* [Required work]:
Repeat nothing but the lines below running from the one containing "7. Measuring Counter Fraud Performance 5" to the one containing "InstituteTM". Keep both end lines.

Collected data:
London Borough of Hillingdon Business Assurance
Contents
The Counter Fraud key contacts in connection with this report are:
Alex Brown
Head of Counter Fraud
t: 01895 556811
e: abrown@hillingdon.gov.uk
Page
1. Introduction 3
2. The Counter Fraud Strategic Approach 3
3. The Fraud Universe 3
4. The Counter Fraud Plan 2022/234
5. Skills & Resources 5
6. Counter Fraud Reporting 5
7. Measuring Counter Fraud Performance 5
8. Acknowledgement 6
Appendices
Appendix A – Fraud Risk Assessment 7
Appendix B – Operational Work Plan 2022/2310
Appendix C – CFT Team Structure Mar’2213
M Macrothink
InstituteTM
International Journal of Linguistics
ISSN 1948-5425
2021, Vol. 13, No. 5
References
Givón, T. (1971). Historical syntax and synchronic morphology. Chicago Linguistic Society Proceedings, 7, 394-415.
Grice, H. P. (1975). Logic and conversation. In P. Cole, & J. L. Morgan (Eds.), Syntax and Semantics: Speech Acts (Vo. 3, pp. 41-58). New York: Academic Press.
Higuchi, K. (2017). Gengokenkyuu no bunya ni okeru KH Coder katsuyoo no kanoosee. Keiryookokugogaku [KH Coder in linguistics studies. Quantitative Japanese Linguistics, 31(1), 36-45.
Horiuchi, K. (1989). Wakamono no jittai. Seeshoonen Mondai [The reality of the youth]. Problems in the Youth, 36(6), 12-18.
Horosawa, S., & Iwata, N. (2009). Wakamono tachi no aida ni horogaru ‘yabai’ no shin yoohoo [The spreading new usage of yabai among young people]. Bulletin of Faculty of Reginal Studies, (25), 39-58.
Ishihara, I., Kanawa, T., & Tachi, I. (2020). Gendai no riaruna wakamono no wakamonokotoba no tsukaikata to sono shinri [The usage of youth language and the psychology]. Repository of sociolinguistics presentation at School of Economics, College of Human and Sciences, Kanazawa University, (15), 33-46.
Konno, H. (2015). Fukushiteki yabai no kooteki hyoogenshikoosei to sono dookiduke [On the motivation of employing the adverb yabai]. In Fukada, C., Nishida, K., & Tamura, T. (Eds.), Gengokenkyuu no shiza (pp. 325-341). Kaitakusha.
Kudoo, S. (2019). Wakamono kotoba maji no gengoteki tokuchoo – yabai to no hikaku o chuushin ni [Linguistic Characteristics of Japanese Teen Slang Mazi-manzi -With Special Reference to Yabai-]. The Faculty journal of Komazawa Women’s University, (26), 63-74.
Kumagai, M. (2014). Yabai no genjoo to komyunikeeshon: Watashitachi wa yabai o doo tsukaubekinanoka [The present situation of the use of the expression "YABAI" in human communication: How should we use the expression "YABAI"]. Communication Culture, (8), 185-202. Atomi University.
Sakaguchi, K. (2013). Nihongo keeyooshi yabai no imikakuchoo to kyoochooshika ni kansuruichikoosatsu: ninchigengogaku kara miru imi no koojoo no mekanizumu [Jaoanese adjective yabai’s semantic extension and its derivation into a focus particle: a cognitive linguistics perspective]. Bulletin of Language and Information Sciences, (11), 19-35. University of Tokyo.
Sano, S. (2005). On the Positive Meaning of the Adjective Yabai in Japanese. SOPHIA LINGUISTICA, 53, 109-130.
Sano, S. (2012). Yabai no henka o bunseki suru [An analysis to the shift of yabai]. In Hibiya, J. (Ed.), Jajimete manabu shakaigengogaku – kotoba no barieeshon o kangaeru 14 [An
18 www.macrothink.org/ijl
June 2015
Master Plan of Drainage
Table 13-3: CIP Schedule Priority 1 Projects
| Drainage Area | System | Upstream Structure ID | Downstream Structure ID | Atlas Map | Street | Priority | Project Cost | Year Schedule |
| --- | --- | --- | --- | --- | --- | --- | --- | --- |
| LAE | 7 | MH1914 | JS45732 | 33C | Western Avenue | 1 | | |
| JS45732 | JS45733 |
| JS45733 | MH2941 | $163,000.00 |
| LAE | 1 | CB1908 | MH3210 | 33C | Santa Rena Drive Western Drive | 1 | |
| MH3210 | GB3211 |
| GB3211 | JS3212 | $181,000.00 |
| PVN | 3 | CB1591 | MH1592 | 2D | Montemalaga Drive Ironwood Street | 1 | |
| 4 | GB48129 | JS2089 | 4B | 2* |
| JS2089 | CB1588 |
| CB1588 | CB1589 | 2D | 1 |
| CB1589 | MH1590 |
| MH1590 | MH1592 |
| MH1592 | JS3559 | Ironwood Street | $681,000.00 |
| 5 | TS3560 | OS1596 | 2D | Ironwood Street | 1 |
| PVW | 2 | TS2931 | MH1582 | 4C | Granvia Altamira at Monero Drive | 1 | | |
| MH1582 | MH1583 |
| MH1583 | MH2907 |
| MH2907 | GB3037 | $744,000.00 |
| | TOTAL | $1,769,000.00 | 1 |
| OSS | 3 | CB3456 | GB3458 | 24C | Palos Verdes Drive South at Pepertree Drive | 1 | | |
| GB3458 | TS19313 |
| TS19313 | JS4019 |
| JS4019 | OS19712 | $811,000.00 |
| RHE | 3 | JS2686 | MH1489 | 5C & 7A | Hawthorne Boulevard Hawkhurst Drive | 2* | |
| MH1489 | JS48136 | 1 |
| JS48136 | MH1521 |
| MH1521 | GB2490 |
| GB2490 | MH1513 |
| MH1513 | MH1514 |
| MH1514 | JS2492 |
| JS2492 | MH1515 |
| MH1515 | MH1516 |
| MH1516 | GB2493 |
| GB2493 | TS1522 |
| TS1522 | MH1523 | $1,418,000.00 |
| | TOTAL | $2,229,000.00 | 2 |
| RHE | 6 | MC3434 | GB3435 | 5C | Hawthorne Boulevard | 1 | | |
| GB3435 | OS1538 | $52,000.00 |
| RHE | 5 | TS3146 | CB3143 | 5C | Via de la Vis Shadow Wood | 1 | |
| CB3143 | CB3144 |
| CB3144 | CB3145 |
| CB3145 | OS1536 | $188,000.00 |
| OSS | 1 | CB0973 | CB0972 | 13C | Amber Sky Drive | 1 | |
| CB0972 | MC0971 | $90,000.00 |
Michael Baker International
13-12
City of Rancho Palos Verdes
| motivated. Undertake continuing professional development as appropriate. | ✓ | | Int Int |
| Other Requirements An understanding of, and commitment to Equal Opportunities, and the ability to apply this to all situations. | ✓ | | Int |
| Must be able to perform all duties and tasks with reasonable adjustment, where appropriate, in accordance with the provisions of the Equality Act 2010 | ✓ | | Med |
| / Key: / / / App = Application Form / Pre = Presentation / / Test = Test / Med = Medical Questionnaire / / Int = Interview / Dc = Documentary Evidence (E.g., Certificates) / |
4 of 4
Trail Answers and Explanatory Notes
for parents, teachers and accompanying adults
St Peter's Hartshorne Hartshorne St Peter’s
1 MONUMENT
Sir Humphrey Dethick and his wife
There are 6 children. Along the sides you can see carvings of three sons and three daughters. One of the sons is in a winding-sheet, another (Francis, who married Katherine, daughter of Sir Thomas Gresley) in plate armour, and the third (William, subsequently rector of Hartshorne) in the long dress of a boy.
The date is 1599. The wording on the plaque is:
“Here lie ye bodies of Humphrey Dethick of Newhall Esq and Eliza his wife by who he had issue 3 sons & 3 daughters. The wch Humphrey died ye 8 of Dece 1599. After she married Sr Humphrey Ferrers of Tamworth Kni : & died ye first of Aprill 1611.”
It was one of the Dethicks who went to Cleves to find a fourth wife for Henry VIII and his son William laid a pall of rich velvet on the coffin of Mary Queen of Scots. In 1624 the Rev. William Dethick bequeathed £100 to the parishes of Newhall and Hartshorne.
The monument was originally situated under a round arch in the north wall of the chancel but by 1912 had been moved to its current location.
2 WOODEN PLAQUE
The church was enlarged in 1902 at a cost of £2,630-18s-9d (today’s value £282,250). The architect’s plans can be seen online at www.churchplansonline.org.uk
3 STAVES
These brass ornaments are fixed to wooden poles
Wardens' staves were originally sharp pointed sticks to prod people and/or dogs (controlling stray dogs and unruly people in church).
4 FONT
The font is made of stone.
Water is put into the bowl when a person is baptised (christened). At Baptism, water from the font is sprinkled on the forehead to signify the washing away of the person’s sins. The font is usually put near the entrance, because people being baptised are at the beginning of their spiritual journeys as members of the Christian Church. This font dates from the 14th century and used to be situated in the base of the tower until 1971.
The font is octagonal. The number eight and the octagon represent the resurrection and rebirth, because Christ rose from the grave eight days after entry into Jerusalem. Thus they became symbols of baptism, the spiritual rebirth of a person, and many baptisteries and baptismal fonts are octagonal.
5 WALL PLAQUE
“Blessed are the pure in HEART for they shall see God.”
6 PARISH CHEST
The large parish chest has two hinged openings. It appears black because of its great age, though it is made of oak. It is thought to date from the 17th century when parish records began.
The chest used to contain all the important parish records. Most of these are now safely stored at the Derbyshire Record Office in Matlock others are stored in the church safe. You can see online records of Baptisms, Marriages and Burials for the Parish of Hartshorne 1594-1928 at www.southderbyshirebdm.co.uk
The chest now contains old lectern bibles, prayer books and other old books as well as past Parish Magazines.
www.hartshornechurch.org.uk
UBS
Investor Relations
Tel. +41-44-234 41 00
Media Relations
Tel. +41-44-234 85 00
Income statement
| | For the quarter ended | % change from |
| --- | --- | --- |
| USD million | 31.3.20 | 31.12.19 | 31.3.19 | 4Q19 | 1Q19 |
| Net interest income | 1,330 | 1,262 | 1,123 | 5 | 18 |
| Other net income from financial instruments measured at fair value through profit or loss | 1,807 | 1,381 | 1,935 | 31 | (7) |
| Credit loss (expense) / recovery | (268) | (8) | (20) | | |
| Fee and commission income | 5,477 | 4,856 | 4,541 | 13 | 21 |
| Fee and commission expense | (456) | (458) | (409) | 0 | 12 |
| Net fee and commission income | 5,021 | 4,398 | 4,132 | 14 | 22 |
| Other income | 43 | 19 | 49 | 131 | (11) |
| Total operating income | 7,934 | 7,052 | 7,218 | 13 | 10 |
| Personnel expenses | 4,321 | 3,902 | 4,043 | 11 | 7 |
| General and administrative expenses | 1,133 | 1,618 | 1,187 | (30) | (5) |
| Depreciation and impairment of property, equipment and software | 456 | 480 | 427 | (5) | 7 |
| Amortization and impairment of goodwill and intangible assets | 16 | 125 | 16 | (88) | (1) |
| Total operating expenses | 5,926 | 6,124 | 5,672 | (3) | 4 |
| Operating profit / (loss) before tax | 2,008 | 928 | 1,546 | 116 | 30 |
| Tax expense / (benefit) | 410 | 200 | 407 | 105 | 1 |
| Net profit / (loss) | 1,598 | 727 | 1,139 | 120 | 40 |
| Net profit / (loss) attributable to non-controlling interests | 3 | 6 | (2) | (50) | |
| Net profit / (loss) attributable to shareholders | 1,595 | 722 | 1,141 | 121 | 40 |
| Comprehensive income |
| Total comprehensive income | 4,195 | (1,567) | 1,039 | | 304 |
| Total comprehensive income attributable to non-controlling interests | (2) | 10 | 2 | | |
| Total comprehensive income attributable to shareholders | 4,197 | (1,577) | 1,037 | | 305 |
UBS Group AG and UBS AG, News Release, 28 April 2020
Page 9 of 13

* [Output of the exercise]:
7. Measuring Counter Fraud Performance 5
8. Acknowledgement 6
Appendices
Appendix A – Fraud Risk Assessment 7
Appendix B – Operational Work Plan 2022/2310
Appendix C – CFT Team Structure Mar’2213
M Macrothink
InstituteTM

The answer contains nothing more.